Le Blog Auto est à l'écoute de ses lecteurs. La semaine dernière, GregM avait suggéré un Souvenirs souvenirs sur la naissance des voitures. Voici donc une histoire illustrée sur ce thème. Les photos sont issues de différents constructeurs et datent de différentes époques, pour montrer que le processus est peu ou prou immuable.
Il faut voir la création d'une voiture comme un entonnoir. Le point d'entrée est vaste, avec beaucoup d'intervenants et des idées floues. Puis, au fur et à mesure, l'entonnoir se rétrécie, une nouvelle voiture émerge et à ce moment-là, le processus devient relativement linéaire, jusqu'à la commercialisation.
Durant les premières années de l'automobile, on ne se pose pas trop de questions. Les ingénieurs créent des voitures en permanence, il n'y a pas vraiment de cycle de vie.
Néanmoins, avec la production à la chaine, l'automobile devient un objet industriel complexe. En 1927, lorsque les ventes de Ford T s'effondrent, Henry Ford arrête purement et simplement ses usines. Puis, une équipe est chargée de créer le nouveau modèle (la A.) Une fois le modèle mis au point, la chaine redémarre. Entre temps, il s'est écoulé 2 années! Personne ne peut se permettre de bloquer son outil industriel pendant autant de temps. Surtout qu'au fil des innovations, le temps nécessaire à la création ne cesse de s'allonger.
Dans les années 30, on voit apparaitre les premiers vrais bureaux de recherche et développement. GM ouvrira la première unité composée exclusivement de designers.
Depuis les années 50, le processus est relativement figé. La seule évolution concerne le temps: le délais de conception a été considérablement réduit. L'époque où on mettait 10 ans pour concevoir une voiture qui se vendrait pendant 20 ans (cf. la DS) est terminé. Désormais, pour pouvoir réagir au marché, les constructeurs se donnent environ 3 ans.
Tout commence par un cahier des charges. Ensuite, les designers créent des croquis plus ou moins réalistes. Puis, les formes commencent à se figer. Chaque proposition doit appartenir à un "univers", lequel correspond à un type de clientèle.

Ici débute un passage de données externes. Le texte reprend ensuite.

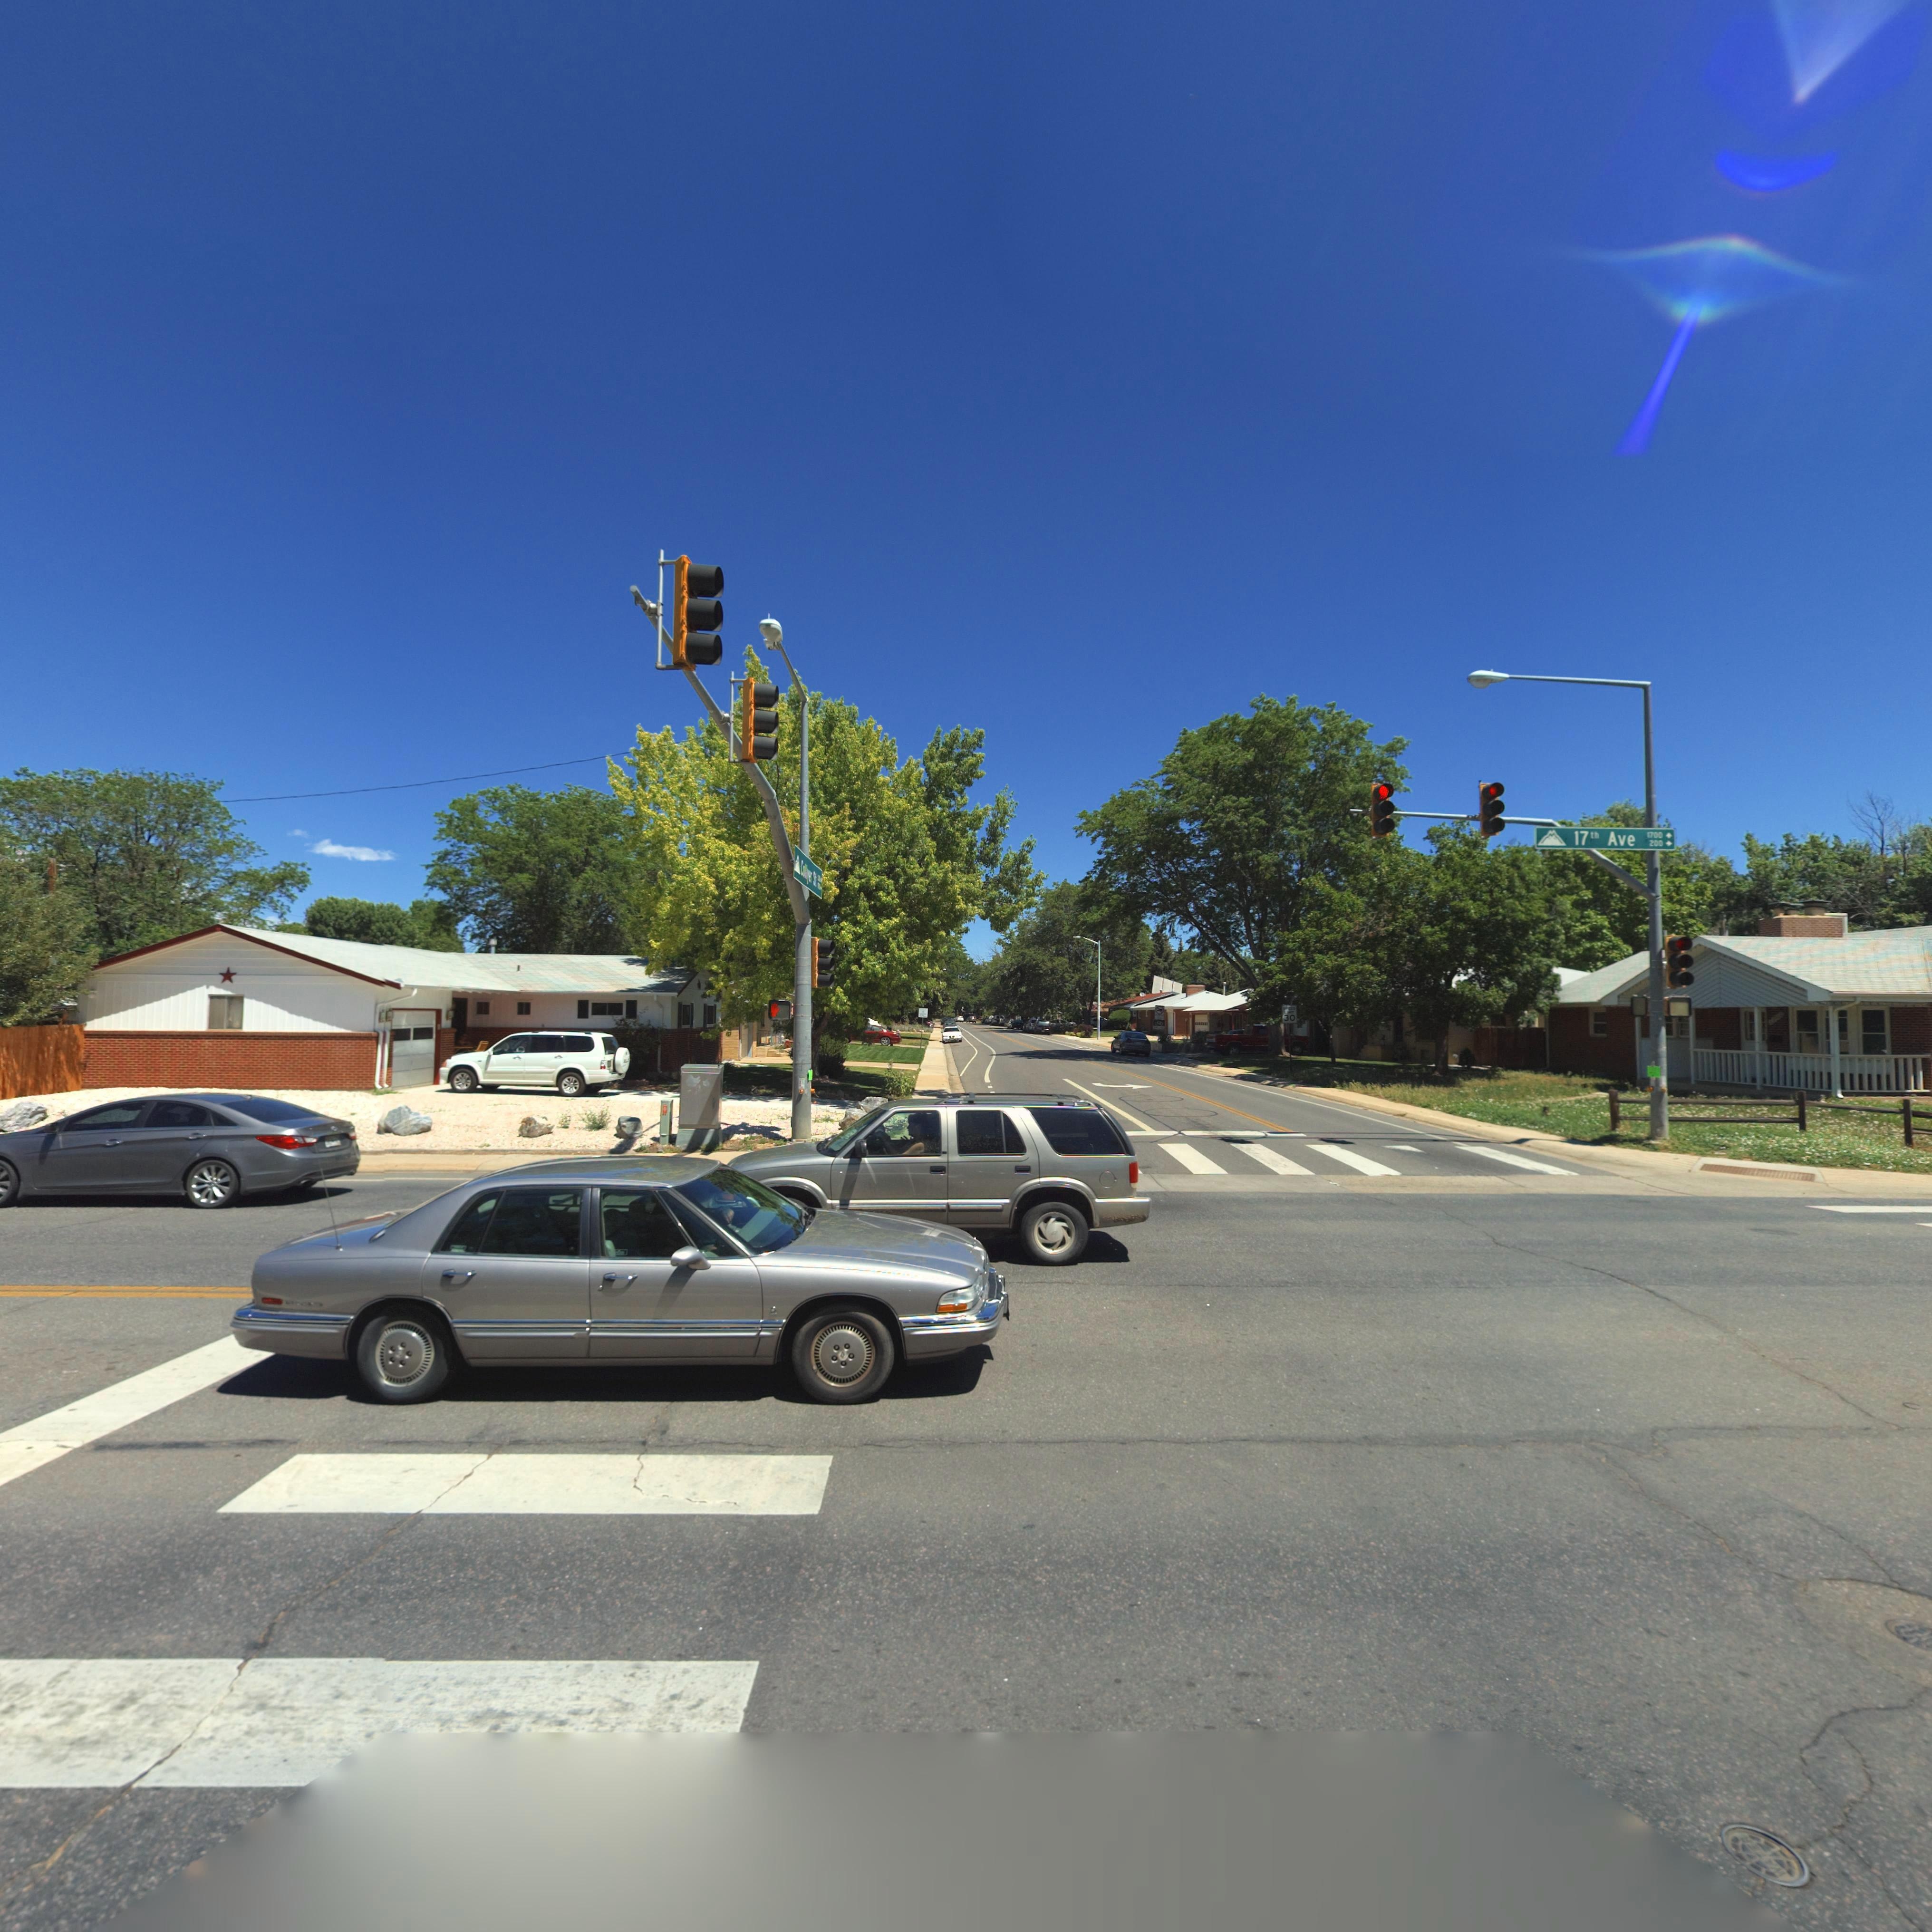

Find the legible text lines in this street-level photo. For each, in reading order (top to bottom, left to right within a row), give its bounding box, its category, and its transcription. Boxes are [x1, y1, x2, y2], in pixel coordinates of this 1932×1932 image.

[1574, 831, 1636, 847] StreetName: 17th Ave
[1647, 831, 1663, 838] StreetNumberRange: 1700
[1649, 840, 1672, 847] StreetNumberRange: 200->
[801, 860, 816, 887] StreetName: Collyer St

La deuxième étape, ce sont les maquettes. Les maquettes en plâtre, trop grossières, on depuis longtemps laissé place à la glaise. L'avantage, c'est qu'en permanence, on peut la retoucher. Lorsque le projet avance sérieusement, c'est de la maquette pleine à l'échelle 1. Ou plutôt, DES maquettes pleines, car les constructeurs mettent en concurrence plusieurs équipes. Souvent, le design final est un mélange des propositions de ces équipes.
La troisième étape, c'est le prototypage. Il y a d'abord une maquette non-roulante, à l'échelle 1, mais disposant d'un intérieur. Puis il y a un tout premier vrai prototype. De ce prototype découle les véhicules d'essais.
Les premiers essais roulants sont effectués avec des voitures normales sur lesquelles on a greffé des éléments du futur modèle (on parle alors de "mulets".) Les premières voitures d'essais sont lourdement camouflées: le design n'est pas encore tout-à-fait figé. Ils rouleront dans des conditions extrêmes (froid, chaleur, humidité...) Au fil du temps, ils perdent leurs camouflages. D'autres prototypes sont sacrifiés dans les crash-tests. Il y a bien sur aussi des tests d'aérodynamique et des bancs d'essais moteurs. Mais il ne faut pas oublier d'autres tests moins glamour comme l’acoustique ou l'ergonomie.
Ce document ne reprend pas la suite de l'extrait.